═══ Information supplied
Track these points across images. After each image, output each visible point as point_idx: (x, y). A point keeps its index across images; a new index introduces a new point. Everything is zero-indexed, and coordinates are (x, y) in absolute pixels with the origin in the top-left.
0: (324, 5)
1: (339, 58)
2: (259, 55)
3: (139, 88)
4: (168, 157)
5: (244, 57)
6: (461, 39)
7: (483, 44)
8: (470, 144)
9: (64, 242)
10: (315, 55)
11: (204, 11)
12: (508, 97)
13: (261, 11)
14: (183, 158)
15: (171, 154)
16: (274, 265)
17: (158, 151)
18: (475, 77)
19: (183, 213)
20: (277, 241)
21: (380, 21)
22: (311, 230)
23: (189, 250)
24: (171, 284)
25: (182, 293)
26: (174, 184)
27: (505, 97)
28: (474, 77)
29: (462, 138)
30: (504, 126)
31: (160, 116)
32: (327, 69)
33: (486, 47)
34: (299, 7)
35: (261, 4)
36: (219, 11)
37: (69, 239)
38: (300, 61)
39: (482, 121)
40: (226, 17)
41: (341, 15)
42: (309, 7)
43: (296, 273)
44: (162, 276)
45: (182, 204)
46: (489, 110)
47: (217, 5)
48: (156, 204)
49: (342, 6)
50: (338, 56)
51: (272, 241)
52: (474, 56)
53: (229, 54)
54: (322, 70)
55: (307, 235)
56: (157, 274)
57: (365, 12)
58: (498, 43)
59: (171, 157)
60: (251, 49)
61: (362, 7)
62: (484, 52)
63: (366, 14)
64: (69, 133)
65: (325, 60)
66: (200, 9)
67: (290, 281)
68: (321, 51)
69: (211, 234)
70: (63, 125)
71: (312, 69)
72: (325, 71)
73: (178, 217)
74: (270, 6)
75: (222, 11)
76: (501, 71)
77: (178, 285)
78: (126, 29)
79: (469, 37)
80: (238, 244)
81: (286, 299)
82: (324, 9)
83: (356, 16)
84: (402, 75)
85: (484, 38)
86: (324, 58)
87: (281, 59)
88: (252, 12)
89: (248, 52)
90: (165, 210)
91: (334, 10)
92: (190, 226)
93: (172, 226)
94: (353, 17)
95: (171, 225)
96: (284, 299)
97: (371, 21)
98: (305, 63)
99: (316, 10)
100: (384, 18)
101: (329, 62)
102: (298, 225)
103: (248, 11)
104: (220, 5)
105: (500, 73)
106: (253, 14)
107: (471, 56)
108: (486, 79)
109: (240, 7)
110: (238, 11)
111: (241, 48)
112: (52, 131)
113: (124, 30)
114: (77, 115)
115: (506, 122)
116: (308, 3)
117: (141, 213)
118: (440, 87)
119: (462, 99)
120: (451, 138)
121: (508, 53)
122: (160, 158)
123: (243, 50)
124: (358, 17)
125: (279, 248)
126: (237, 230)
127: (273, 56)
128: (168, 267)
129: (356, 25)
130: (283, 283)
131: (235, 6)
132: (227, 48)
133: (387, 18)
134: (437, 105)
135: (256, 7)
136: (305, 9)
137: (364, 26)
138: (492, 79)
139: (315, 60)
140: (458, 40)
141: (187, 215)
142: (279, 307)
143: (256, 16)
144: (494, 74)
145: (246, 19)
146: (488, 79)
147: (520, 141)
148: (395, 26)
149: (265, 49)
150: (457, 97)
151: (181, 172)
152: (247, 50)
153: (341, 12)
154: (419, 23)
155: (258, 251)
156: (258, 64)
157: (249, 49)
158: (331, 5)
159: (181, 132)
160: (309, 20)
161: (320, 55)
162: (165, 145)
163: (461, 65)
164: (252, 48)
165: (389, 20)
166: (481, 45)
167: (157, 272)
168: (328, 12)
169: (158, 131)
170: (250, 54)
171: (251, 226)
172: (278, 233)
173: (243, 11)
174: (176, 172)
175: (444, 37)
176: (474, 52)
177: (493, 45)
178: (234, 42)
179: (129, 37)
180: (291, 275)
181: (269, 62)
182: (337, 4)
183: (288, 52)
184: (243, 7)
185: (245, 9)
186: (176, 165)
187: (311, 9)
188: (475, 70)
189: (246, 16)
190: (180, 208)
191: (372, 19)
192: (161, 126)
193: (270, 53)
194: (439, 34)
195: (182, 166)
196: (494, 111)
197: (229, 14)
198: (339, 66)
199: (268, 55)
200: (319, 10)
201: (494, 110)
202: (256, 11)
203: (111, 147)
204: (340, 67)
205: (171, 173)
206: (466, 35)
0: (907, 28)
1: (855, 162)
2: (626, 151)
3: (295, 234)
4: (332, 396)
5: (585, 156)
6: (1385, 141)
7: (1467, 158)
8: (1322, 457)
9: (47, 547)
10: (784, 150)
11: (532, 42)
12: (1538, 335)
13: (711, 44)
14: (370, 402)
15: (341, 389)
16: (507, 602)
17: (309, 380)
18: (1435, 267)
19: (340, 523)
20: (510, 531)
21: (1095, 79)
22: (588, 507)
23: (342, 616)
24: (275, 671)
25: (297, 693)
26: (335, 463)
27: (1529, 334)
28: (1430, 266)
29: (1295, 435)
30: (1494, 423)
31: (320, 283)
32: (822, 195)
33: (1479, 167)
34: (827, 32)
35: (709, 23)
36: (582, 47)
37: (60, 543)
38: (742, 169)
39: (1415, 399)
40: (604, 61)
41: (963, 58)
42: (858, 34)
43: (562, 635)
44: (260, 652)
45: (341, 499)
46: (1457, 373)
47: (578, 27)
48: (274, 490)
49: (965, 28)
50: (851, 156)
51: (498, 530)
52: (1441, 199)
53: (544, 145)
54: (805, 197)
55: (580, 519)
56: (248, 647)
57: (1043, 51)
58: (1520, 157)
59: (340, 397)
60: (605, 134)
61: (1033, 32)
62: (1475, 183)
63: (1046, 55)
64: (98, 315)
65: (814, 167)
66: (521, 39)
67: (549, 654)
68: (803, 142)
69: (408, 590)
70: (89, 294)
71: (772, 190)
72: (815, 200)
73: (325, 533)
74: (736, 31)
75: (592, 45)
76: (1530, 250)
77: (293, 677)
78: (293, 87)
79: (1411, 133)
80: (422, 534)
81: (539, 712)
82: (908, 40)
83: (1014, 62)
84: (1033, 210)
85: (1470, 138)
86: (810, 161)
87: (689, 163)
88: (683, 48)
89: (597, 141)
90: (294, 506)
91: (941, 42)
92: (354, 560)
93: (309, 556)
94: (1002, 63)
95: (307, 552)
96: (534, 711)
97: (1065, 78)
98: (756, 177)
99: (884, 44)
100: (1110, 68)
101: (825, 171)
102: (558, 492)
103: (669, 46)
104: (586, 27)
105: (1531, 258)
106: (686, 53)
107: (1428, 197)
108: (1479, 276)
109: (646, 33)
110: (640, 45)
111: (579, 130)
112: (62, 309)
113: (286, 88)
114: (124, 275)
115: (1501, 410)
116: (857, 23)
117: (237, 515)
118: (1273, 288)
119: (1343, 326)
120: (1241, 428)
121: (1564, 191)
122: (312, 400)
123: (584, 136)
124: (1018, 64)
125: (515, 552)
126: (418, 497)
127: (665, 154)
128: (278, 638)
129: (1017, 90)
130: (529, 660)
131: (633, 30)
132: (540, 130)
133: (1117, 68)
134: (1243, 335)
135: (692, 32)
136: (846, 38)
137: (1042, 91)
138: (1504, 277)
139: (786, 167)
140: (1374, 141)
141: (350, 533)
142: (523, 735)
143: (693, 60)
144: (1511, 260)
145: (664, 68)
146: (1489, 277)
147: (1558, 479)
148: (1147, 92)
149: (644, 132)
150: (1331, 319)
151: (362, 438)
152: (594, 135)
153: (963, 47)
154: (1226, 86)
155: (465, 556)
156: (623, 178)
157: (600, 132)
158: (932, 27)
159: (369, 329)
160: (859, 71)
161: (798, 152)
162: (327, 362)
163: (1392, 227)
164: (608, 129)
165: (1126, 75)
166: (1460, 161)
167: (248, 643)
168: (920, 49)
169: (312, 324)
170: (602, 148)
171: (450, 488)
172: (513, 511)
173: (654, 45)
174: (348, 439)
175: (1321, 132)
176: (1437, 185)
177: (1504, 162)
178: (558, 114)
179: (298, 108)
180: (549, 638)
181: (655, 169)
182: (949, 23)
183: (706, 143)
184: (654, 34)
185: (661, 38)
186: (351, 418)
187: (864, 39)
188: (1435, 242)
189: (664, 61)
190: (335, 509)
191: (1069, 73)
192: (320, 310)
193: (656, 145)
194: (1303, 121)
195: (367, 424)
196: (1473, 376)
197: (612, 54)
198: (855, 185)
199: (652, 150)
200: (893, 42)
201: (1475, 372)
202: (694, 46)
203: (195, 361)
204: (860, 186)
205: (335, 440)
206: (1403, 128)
══════
▶ _Assignment_
Please return only the lines above, starting at the line that has "181: (269, 62)" and ending at the line that has "205: (171, 173)", keeping both and leaving each one unchanged.

▶ _Result for this task_
181: (269, 62)
182: (337, 4)
183: (288, 52)
184: (243, 7)
185: (245, 9)
186: (176, 165)
187: (311, 9)
188: (475, 70)
189: (246, 16)
190: (180, 208)
191: (372, 19)
192: (161, 126)
193: (270, 53)
194: (439, 34)
195: (182, 166)
196: (494, 111)
197: (229, 14)
198: (339, 66)
199: (268, 55)
200: (319, 10)
201: (494, 110)
202: (256, 11)
203: (111, 147)
204: (340, 67)
205: (171, 173)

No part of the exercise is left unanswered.